Arbeiten und Lernen verschmelzen im agilen Lernprozess. Wir definieren in Zukunft was wir lernend bearbeiten wollen und können individuell neu anpassen. Aus diesem Grund sind Fehler natürlich und auch gewollt. Aus Fehlern kann gelernt werden. Daher sind regelmäßige Reviews und Loops von großer Bedeutung. „Es braucht ein Lernen, das eigene Erfahrungen in einem realen Kontext ermöglicht sowie Raum zu umfassender Reflexion gibt.“ (1). Eine Reflexion kann wiederum nur durch das Team, die Organisation und letztendlich auch eine/n Lernbegleiter:in erfolgen, der/die ein Wachsen an den Aufgaben ermöglichen kann. Die klassische Trainer:innenrolle entfällt dadurch und wird im agilen Lernen durch diese Lernbegleiter:innen in Bahnen gelenkt. Wir sind zunehmend mit neuen Arbeitsaufgaben beschäftigt, deren Abarbeitung einen vorherigen Lernprozess voraussetzt. Durch agile Lernmethoden können wir uns nötige Kompetenzen aneignen, diese durch Lernbegleiter und Lerngruppen reflektieren und gleichzeitig auch in das eigene Handeln integrieren und unsere Prozesse optimieren.

Klar ist, wir haben es beim agilen Lernen mit einer komplexen Lernform zu tun, die nicht nur durch das Individuum ausgeführt werden kann, sondern durch mehrere Ebenen führt. Für agiles Lernen in Unternehmen ist dabei abseits von der Methode wichtig zu wissen auf welchen drei Ebenen Lernen stattfindet und wie sie sich gegenseitig beeinflussen:

  1. Peron/Individuum
  2. Organisation
  3. Umfeld/Team

Wir haben einerseits geklärt, dass Lernende eine zentrale Rolle in der Ausrichtung des Lerninhaltes spielen. Aber auch der zu lernende Inhalt, der im Interesse der Organisation steht ist entscheidend. Ergänzend dazu setzen agile Organisationen auch auf temporäre Teams, die in agilen Projektzyklen Arbeitsaufgaben abarbeiten. Diese drei Ebenen stehen in einem direkten Zusammenhang miteinander. Einen großen Outcome werden wir erzielen, wenn sich die Bedürfnisse aller drei Ebenen decken.
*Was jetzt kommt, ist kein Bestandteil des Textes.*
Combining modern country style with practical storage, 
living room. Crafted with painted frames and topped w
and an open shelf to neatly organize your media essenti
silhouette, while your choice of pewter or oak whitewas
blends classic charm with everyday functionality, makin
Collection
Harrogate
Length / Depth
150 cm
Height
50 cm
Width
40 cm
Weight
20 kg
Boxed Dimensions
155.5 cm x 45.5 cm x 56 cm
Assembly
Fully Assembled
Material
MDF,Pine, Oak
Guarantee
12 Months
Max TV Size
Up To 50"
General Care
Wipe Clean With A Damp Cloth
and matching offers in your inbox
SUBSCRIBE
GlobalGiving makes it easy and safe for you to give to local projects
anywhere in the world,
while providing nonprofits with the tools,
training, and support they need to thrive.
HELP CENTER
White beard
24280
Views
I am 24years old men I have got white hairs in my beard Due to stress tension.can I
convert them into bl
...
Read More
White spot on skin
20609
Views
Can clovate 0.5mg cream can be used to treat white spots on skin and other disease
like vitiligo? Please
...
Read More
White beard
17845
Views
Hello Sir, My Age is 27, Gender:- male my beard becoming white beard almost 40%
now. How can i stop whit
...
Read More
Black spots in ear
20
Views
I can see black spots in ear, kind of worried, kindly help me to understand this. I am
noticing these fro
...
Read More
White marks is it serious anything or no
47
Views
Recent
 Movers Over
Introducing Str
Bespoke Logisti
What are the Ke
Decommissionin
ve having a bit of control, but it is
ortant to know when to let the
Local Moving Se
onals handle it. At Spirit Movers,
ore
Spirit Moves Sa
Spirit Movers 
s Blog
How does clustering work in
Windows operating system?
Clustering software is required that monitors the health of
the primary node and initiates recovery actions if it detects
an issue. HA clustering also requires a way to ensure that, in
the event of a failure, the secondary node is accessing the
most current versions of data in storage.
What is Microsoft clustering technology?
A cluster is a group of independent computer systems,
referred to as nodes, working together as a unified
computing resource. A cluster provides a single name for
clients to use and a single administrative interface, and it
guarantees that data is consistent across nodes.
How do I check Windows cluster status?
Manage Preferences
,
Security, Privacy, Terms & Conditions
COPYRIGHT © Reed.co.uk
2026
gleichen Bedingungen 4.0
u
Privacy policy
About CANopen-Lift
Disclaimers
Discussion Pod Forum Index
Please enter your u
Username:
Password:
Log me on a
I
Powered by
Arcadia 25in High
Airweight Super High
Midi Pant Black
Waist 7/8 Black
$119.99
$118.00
Wenn das Team, als auch das Individuum und die Organisation Interesse an einem Lerninhalt haben, wird der Lerninhalt viel Zustimmung erfahren und das Ziel schnell erreicht sein. Stellt einer Ebene die Sinnhaftigkeit in Frage, ist das Lernprojekt gefährdet (3).

Welche Vorteile kann ein Unternehmen aus agilen Lernformen ziehen?

Die Vorteile agilen Lernens (1):

•    Lernen passiert direkt dann, wenn der bestimmte Inhalt für Arbeitsschritte benötigt wird. Dadurch kann das direkt im Alltag angewendet werden.

•    Auch für die Motivation ist der Faktor Learning on Demand förderlich.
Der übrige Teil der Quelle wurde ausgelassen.